VIII

VIII

Жизнь человека, как вода, ускользающая сквозь песок. Не станет человека, и будто не приходил он на свет и не убыли дни его, как сокращается тень, а угасшую тень не расправишь и не вернешь. Но по ночам приходят к нам сны, и из них мы узнаем, что на самом-то деле ничто не минует, не забывается и все, что было, то сохранилось, то есть.

В снах возвращаются домой мертвые. Дни, которые, казалось, промчались бесследно и давным-давно стерлись из сердца, предстают во всей полноте— ни черточки не утеряно, ни крупицы. Запах влажной земли далеким осенним утром; дома, которые давно сожжены, а их пепел развеян по ветру; округлые бедра женщин, что умерли годы назад; лай на луну прапрадедов наших собак— все возвращается, дышит, живет.

Как во сне, стоял Ифтах Гилади на рубеже надела отца, где он родился, где впервые был призван и откуда бежал, спасаясь от братьев.

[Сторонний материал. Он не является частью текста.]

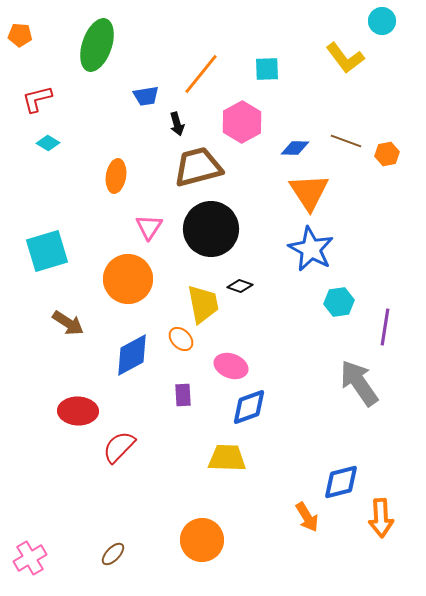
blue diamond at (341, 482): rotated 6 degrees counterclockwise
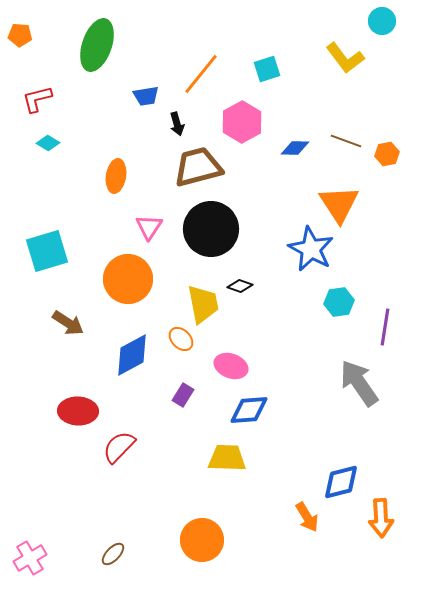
cyan square at (267, 69): rotated 16 degrees counterclockwise
orange triangle at (309, 192): moved 30 px right, 12 px down
purple rectangle at (183, 395): rotated 35 degrees clockwise
blue diamond at (249, 407): moved 3 px down; rotated 15 degrees clockwise
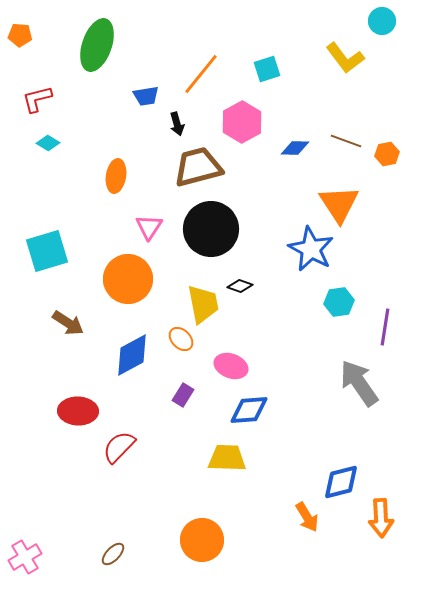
pink cross at (30, 558): moved 5 px left, 1 px up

Как прежде открывались перед Ифтахом высокие изгороди и сады; виноградные лозы все так же цеплялись за стены, обвивали их и почти скрывали вулканический черный камень, из которого сложен был дом; вода журчала в каналах, и у подножья деревьев пряталась сероватая сумеречная прохлада — ни черточки не было утеряно, ни крупицы.

Как завороженный стоял Ифтах перед домом. Невидящим взором смотрел, как выходит ему навстречу с песней Питда. За ней идут девушки с тимпанами. Пастухи дуют в рожки. А вот и Гилад, угрюмый, широкий в кости. По тропинке спускаются братья Ямин, Емуэль и Азур, а в окне их мать Нехушта дочь Звулуна, женщина белая-белая, в белом наряде, с улыбкой на бледных устах. Собаки лают, скот мычит. Это писец, это кохен, это раб с облысевшей макушкой. Все как во сне, ничто не забыто.

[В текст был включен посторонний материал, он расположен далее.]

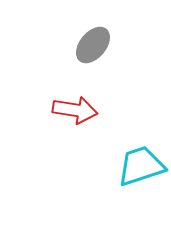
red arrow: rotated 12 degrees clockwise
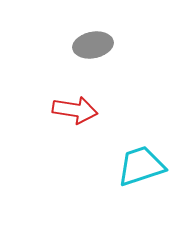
gray ellipse: rotated 39 degrees clockwise
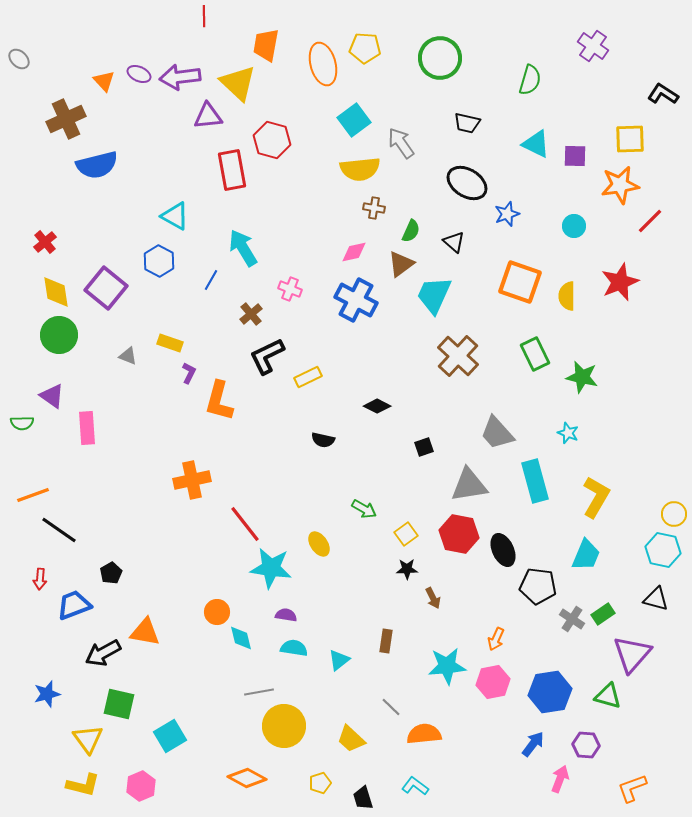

Девушки шествовали за ней в белых одеждах. Они били в тимпаны и пели: поверг и сразил. И народ ликовал, и факелов было не счесть.

Она шла навстречу отцу, словно скользя над тропинкой, словно ноги ее не хотели касаться земли, словно лань спускается на рассвете к воде. Было на ней лилейное платье невесты, тень ресниц скрывала глаза. Но, когда она подняла их и когда он услыхал ее смех, то в зрачках Питды Ифтах увидел зеленое пламя, будто горел в них лед и огонь. А девушки пели: поверг, поверг и сразил и бедра Питды не знали покоя, они продолжали свой танец, направляемый изнутри. Шла Питда, как всегда, босиком.

Как в полудреме стоял судья Израиля на рубеже надела отца. Лицо его было обветрено и обожжено; глаза обращены внутрь: будто он смертельно устал. Будто смотрит сон.

Толпа, не смолкавшая и дотоле, всколыхнулась, встретив раскатом носилки, на которых полусидел Гилад Гилади. По сторонам, придерживая их, шли Ямин, Емуэль и Азур. Солдаты грянули дважды: "Слава отцу". Все Мицпе тонуло в факельном свете и звоне тимпанов, которое от радости рвались из рук.

До чего хороша была Питда своей неяркой пепельной красотой, когда возлагала она венок победителя на голову Ифтаха. Потом она мягко прикрыла руками глаза Ифтаха и мягко сказала:

— Отец.

Как утес, сверкающий солнцем пустыни, принимает прохладную влагу, которая невесть откуда досталась ему, так стоял Ифтах Гилади, когда замерли на его веках пальцы дочери. И не хотелось ему просыпаться.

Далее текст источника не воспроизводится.